I spend a lot of time in rooms with advertisers, and lately, every conversation circles back to the same question: how do we actually make AI work for our business?
Not in a theoretical sense. Not as a nice-to-have innovation project. But as something that genuinely transforms how we operate.
After six years at Ebiquity, speaking with brands across markets and sitting through countless conferences (including one last week at Programmatic IO in New York, right before the Ryder Cup), I’ve noticed something important. The brands making real progress with AI share one common trait.
They’re codifying their expertise.
What codification actually means
When I say codification, I’m talking about something specific. It’s taking all the knowledge you’ve accumulated, written down in PDFs, spreadsheets, contracts, and buried in email threads, and combining it with the experience you’ve gained deploying that knowledge. Both the successes and the failures. That combination is your expertise.
Your ability to codify that expertise in a way that makes AI useful is what will separate successful organisations from those playing catch-up.
The gap between impressive and useful
Most of us have had that first experience with ChatGPT or Claude. It’s impressive. But your mind immediately goes to the same place mine did: what if this knew more about my business? What if it understood my specific requirements, my brand standards, my operational realities?
Because if it did, that’s when things get genuinely powerful.
Think about your current state as an advertiser. You have business rules everywhere. Brand safety standards. Expectations for how linear campaigns should air, competitive separation, late night cutoffs, make-good policies, cost savings targets, approved vendor lists. There are hundreds, probably thousands, of rules governing how you go to market.
Be honest. They’re not all living in one accessible place. Some are in SharePoint. Some are in contracts. Many are in people’s heads or buried in email archives.
The human limitation we’ve been working around
Here’s something we all know but rarely say out loud: we tend to give up codifying our business rules around number 50. Maybe 60 if we’re thorough.
Not because we don’t have more rules. We absolutely do. But because we know that on the receiving end, our agency partners and downstream media partners won’t manage more than that. They’ll say “good enough” and figure out the rest as they go. Everyone will beg for forgiveness later if something goes wrong.
That’s just the reality when humans are involved.
What changes when AI enters the equation
But what happens when it’s not humans involved anymore? When it’s AI systems talking to other AI systems?
The number of rules you can deploy becomes limitless. The logic you can bake in becomes as complex as you need it to be. AI doesn’t break a sweat at rule 437. It doesn’t cut corners at naming convention requirement 89.
This applies to everything. Brand voice requirements. Dynamic creative assembly rules. Campaign naming conventions. Media placement specifications. Performance thresholds. Every single piece of logic that governs how your advertising operates.
When properly codified, all of it becomes deployable without the human fatigue factor.
The grid concept
Once you’ve codified your expertise, you’ve essentially created a grid that all your partners in the ecosystem can plug into.
An agency you’re evaluating can understand your expectations immediately. A television network responding to your RFP can extract exactly what they need to know.

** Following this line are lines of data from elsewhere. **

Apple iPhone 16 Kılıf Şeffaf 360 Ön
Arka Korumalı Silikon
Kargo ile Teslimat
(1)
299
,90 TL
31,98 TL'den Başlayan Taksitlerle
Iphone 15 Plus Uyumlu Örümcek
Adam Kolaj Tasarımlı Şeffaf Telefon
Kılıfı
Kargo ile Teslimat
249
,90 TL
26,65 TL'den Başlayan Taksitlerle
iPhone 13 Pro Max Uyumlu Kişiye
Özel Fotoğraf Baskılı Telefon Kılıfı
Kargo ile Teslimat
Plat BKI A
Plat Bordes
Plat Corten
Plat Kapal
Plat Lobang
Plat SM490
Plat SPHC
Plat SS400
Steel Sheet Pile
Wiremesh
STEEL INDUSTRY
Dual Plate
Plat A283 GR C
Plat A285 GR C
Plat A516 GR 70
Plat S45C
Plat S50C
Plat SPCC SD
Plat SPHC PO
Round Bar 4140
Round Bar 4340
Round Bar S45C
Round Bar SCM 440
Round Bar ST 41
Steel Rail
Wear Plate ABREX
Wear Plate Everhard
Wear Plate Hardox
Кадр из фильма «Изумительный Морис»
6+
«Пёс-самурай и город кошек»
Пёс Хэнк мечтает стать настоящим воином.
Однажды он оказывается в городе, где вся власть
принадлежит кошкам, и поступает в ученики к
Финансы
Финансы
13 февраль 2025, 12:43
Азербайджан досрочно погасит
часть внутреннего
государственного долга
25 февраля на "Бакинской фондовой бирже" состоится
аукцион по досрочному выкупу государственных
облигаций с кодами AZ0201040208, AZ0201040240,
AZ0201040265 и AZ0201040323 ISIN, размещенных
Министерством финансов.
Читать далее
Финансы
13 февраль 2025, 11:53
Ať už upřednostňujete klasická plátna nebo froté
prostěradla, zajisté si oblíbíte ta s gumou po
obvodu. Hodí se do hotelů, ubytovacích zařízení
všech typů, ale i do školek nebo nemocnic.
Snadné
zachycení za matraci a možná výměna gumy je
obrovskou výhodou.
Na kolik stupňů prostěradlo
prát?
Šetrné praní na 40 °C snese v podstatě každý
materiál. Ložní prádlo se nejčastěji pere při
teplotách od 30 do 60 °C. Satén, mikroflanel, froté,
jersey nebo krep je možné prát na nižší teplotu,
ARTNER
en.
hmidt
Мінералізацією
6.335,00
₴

A vendor can pull your requirements, feed them into their AI systems, and provide a response that meets your specifications.
This isn’t a theoretical future state. Brands are building these grids right now. The ones doing it successfully are creating competitive moats around themselves, giving them the runway to experiment and try new things while others are still gathering their scattered business rules into one place.
The timeline reality
This brings me to the uncomfortable truth: AI is both a blessing and a curse when it comes to timelines.
We don’t have the luxury of six to twelve month test-and-learn cycles anymore. You have weeks at best to get caught up and get moving.
I’m not trying to create artificial urgency here. I’m simply observing what’s happening in the market. The brands that have started this codification process have a meaningful advantage. The gap between them and everyone else is widening.
This needs to be a first quarter agenda item at the latest. If you’re not working on codifying your expertise, I can promise you that your competitors are.
Where to start
The conversation you need to have with your teams is straightforward: how do we take all the things that exist in different places and codify them into one accessible system?
Start with your most critical business rules. Your brand safety standards. Your vendor requirements. Your campaign expectations. Build from there.
The goal is to create something comprehensive enough that an AI system can understand and deploy your entire operational framework, not just the top 50 rules you’ve historically been able to manage.
Making it scale
If done successfully, this is the thing that will scale your advertising operations. This is what makes growth hockey stick upward. Not incrementally better, but fundamentally different in terms of what becomes possible.
You’ll be able to operate with precision that was previously impossible. You’ll be able to maintain consistency across markets, campaigns, and partners without the manual oversight that currently bottlenecks everything.
More importantly, you’ll have built something defensible. A competitive advantage based on how well you’ve translated your expertise into a format that AI can multiply and deploy.
The brands getting this right aren’t necessarily the biggest or best resourced. They’re the ones taking codification seriously, starting the process now, and treating it as the foundational work it actually is.
That’s the conversation I hope you’ll take back to your organisation. Not as another AI initiative, but as the thing that determines whether your other AI initiatives actually succeed.